Um abraço dentro do peito

Escrevo à tua exclusividade. Desde sempre. Com este corpo que me acompanha desde Mil Novecentos e Oitenta e seis. O meu. Assim como esta discrepância de cabelo. A farta careca cada vez mais a descoberto. O voar dos tempos. Do alto da montanha da vida. Que sobe devagar. Que desce ensombrada pela aceleração mortal. A normalidade da existência.

Amizade é o que cresce dentro do teu peito. Um dia após o outro. Segundo após segundo.

Marta. Senhora. Patroa. Dona de casa. Protetora. Que propícia calma nos momentos mais arriscados da vida. Que estabelece boas ligações. Como o Pessoa.

“Quero ser o teu amor amigo.
Nem demais e nem de menos.
Nem tão longe e nem tão perto.
Na medida mais precisa que eu puder.
Mas amar-te sem medida e ficar na tua vida,
Da maneira mais discreta que eu souber.
Sem tirar-te a liberdade, sem jamais te sufocar.
Sem forçar tua vontade.
Sem falar, quando for hora de calar.
E sem calar, quando for hora de falar.
Nem ausente, nem presente por demais.
Simplesmente, calmamente, ser-te paz.
É bonito ser amor amigo, mas confesso é tão difícil aprender!
E por isso eu te suplico paciência.
Vou encher este teu rosto de lembranças,
Dá-me tempo, de acertar nossas distâncias…”

Afirmam que os amigos não se distinguem, reconhecem-se. Nada mais apropriado. És de pouca elevação. Baixinha. Desigual ao que nos une. Cinco dedos entrelaçados nos meus. Mesmo quando não estás. Tocamos a alma. Porque quem ambiciona um amigo, não importa onde se encontra. Em tempo algum sofrerá de isolamento. Poderei findar de suspiros saudosos, mas não estarei solitário. Estás aqui. Longe da vista. Dentro do coração.
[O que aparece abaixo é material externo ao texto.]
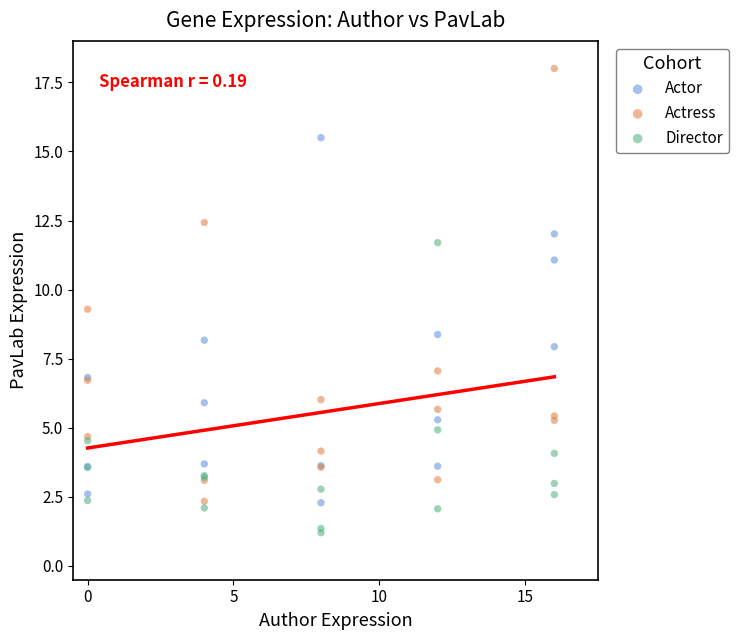

Across all series, what Y value is closest to 9?

9.3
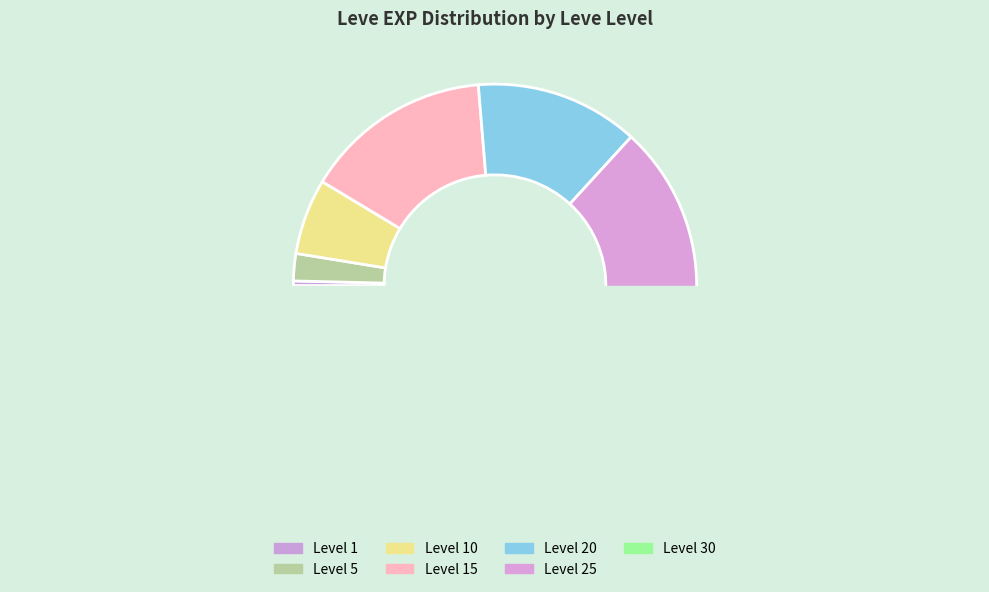

How many slices are in this pie chart?

7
Amo-te. Não encontro outra forma de me relacionar contigo. A não ser através do amor. Do afeto íntimo. Não sei dizer só por dizer. O amor vê-se com os olhos da alma. O que realmente importa. Do alto da Margem Sul do Tejo. Do topo da gente boa.

Ofereço apreço quando turvamos o Festival de Almada. Ou abanamos o capacete no Super Bock Super Rock. Ou escorregamos os pés no Seixal Jazz. E percorremos o tempo. De cultura em cultura. De semelhança em semelhança.

Aceleramos o carro. O meu. O meu preto. Não da praia. Mas de origem. Apressuramos em direção ao Castelo de Palmela. A duzentos e quarenta metros de altura. Com uma vista privilegiada de Sines a Sintra. Divagamos os pensamentos na Torre de Menagem. Reforçada no século XVII. Vislumbramos com exatidão o interior gótico da Igreja de Santiago de Palmela. No exterior, extraímos as já conhecidas fotos em movimento. As de meia hora cada uma. Eternizamos os segundos e rimos à gargalhada. Colados ao Miradouro. De verdes brilhantes. A Serra de S. Luís. Arrábida. Com o Rio Sado a completar a moldura principal de uma vida só nossa. Os aclamados passeios intemporais.

Horas depois, pela fresca, o Forte de São Filipe. Setúbal. Os teus longos fios de cabelo a observarem a inigualável Troia. Repleta de cores vivaças. De um outro prisma; as imponentes telhas laranjas da cidade. O azul marinho do Rio Sado. O Oceano Atlântico. E a língua falante de Troia. A inspiração presenciada no Castelo de Santelmo (Nápoles, Itália). O respirar intenso na Capela revestida de azulejos de Policarpo de Oliveira Bernardes. Azulejista português.

A amizade é uma longa viagem. Percorrida de corpos e almas desvendadas. Despida de segredos. A amizade são pessoas com pessoas dentro. Que vivem por fora, baseadas no interior humano. Tu. Marta Cardoso. A amizade, quando verdadeira, é definitiva.